BBC North controller of production Mark Harrison presents his findings from the annual tech fest.
CES in Las Vegas always reveals important truths about the evolving relationship between media producers and audiences.
The first this year is that everyone has finally accepted 3D TV is dead.
Last year, some still insisted you couldn’t operate in the future without a pair of 3D glasses, but now the specs are being reserved for gaming and movies at the cinema.
3D’s place has been taken by 4K, or Ultra HD. We are years away from being able to make and transmit in 4K, yet it matters far more than 3D ever did: it enables manufacturers to focus on making bigger, better, normal TVs.
That means that while budgets get tighter, the need to make high-quality digital output that can hold its own on a screen next to ondemand 4K movies will ensure production remains ambitious.
The second CES truth is that gadget innovation now more often sits in software than hardware.
There seemed barely a new device that didn’t require the download of an accompanying app - from toys to TVs.

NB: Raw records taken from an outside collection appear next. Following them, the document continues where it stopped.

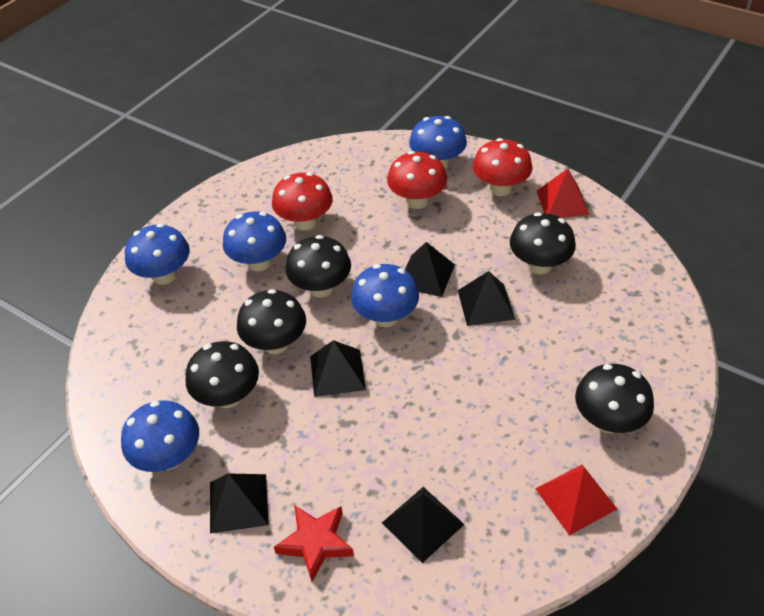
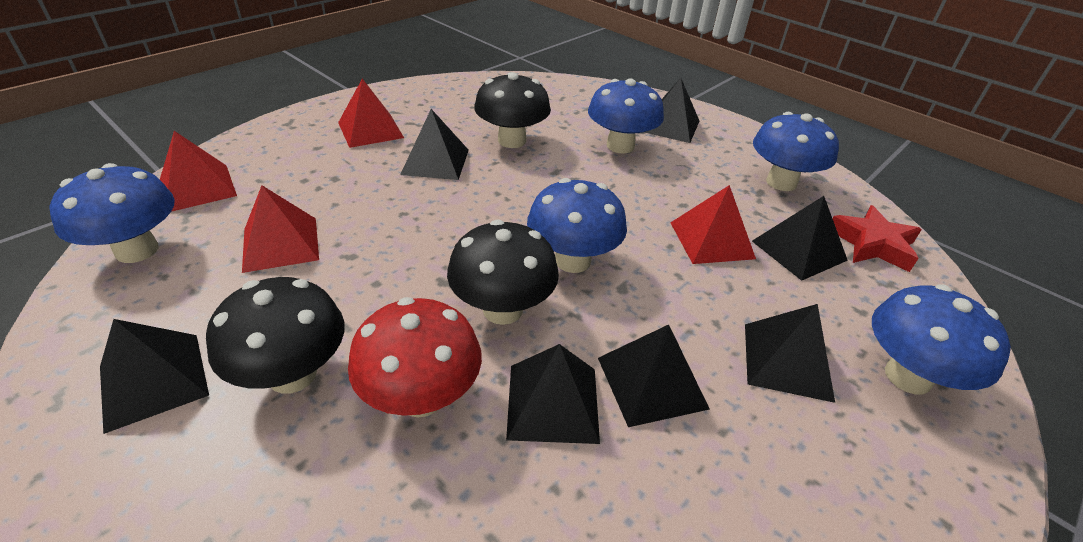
black mushroom: [185,341,259,408] [237,289,306,354] [285,235,351,298] [510,212,576,274] [575,364,654,433] = 5 -> [206,277,344,394] [447,220,559,325] [474,72,551,148] = 3
black pyramid: [210,473,269,534] [310,340,366,397] [382,487,465,563] [405,242,455,297] [458,271,515,326] = 5 -> [100,319,209,434] [400,109,469,180] [506,344,600,444] [598,324,710,427] [644,78,699,143] [745,304,835,403] [752,196,848,281] = 7
red mushroom: [272,172,333,230] [387,151,447,209] [473,138,533,196] = 3 -> [348,297,482,418] = 1
red pyramid: [535,465,617,535] [537,169,590,218] = 2 -> [160,131,237,212] [242,185,319,273] [338,78,404,148] [670,185,756,264] = 4

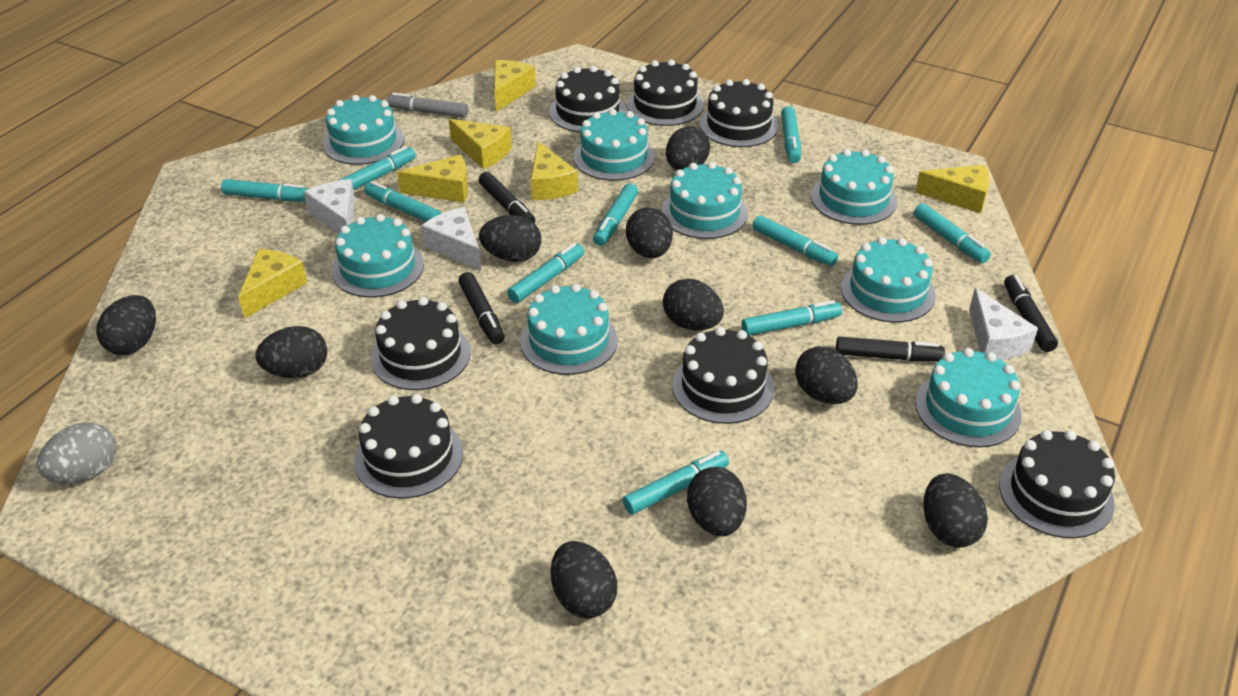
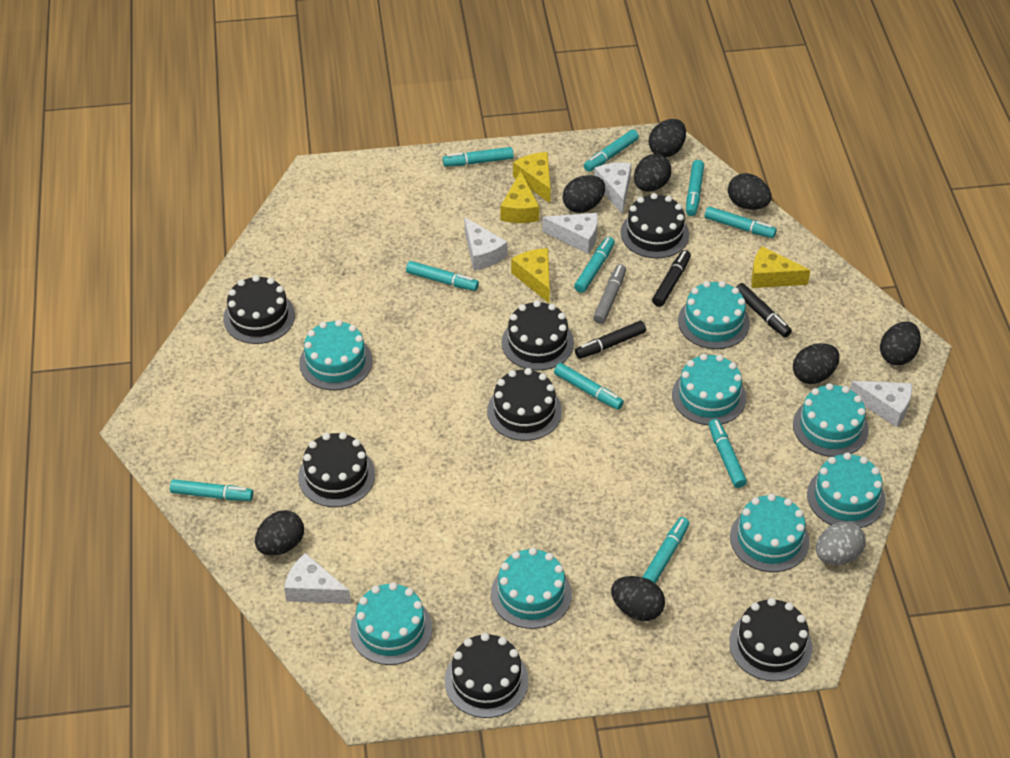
black egg: [96,295,156,355] [255,326,327,378] [479,215,541,262] [551,541,617,618] [626,207,673,258] [663,278,724,330] [666,126,710,170] [687,467,747,536] [795,346,858,404] [923,473,988,548] = 10 -> [255,510,304,555] [563,175,605,213] [611,576,665,621] [634,154,671,192] [649,119,686,158] [728,173,771,210] [793,343,840,384] [880,322,921,365] = 8
black marker: [458,272,504,344] [479,172,535,223] [836,337,945,362] [1004,275,1058,352] = 4 -> [575,321,646,359] [652,250,691,307] [736,283,792,337] = 3
white cheese: [304,179,355,234] [421,207,481,270] [969,288,1038,360] = 3 -> [284,553,351,604] [464,217,507,270] [542,213,598,254] [594,163,632,214] [850,381,912,427] = 5
yellow cheese: [238,249,307,318] [397,154,468,203] [449,119,512,169] [495,60,536,112] [531,141,578,200] [915,165,989,213] = 6 -> [501,171,539,223] [511,248,550,303] [513,152,551,203] [751,246,810,288] = 4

This in turn links those devices to tablets and smartphones, with the net effect of multiplying the number of information activities people can do on their devices; in other words, TV increasingly has competition that isn’t other TV.
The final, and most compelling, truth of CES 2013 is that smart TVs just stopped being stupid.
For years, manufacturers have been developing horrible proprietary interfaces but now the TV screen is taking on the clean, simple interface of the tablet.
Perhaps the most compelling offering is Google TV - an open platform for whichever manufacturer wants it, and several do.
Imagine the full power of Google search, Android apps and YouTube, now add Google’s voice search via your remote or smartphone.
When the likes of Netflix, YouTube, Hulu and Amazon video are a single click away, and shows like The X Factor have their own app on the home screen, it becomes more than just a TV interface.
Google TV, and other similar systems, is brilliant for audiences and producers - but scary for broadcasters.